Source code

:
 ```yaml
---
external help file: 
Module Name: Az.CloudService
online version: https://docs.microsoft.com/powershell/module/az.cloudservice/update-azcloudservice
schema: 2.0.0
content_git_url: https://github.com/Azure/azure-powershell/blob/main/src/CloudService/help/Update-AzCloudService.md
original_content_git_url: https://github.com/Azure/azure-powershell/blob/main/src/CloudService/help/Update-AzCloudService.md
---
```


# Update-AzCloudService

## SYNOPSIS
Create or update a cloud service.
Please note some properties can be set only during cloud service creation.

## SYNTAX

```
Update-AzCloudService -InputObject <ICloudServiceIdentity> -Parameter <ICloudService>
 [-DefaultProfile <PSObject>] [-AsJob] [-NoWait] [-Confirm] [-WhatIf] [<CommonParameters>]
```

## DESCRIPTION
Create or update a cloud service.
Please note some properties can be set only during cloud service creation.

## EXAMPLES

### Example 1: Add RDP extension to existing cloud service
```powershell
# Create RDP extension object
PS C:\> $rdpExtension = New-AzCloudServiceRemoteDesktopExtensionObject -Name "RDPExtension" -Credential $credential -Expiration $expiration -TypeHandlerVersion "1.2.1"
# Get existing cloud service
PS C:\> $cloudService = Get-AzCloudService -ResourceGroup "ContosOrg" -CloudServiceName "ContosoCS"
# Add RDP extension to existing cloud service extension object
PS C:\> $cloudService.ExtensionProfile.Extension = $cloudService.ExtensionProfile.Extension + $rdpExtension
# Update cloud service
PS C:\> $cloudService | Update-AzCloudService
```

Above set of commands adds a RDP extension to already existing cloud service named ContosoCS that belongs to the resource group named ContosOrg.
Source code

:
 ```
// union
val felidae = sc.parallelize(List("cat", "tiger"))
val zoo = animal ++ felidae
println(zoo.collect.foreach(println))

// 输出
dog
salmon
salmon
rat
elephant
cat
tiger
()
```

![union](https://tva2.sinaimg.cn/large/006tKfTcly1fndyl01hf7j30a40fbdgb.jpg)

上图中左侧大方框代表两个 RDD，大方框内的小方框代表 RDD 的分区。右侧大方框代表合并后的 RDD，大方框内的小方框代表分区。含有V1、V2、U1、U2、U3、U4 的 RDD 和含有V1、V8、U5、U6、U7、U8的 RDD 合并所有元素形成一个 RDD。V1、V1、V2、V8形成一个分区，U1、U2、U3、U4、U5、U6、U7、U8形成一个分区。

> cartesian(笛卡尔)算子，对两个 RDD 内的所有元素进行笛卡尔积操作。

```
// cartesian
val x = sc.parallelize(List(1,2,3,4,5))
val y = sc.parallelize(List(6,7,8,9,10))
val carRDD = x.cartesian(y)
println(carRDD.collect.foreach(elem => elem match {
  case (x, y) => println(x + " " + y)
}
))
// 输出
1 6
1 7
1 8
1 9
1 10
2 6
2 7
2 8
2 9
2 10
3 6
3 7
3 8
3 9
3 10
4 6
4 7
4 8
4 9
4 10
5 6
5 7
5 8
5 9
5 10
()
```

# # # # #

**WORK REQUIRED**
When the word "println" appears in a line of the listing, pull that line out.

**ANSWER FOR THIS EXERCISE**
println(zoo.collect.foreach(println))
println(carRDD.collect.foreach(elem => elem match {
  case (x, y) => println(x + " " + y)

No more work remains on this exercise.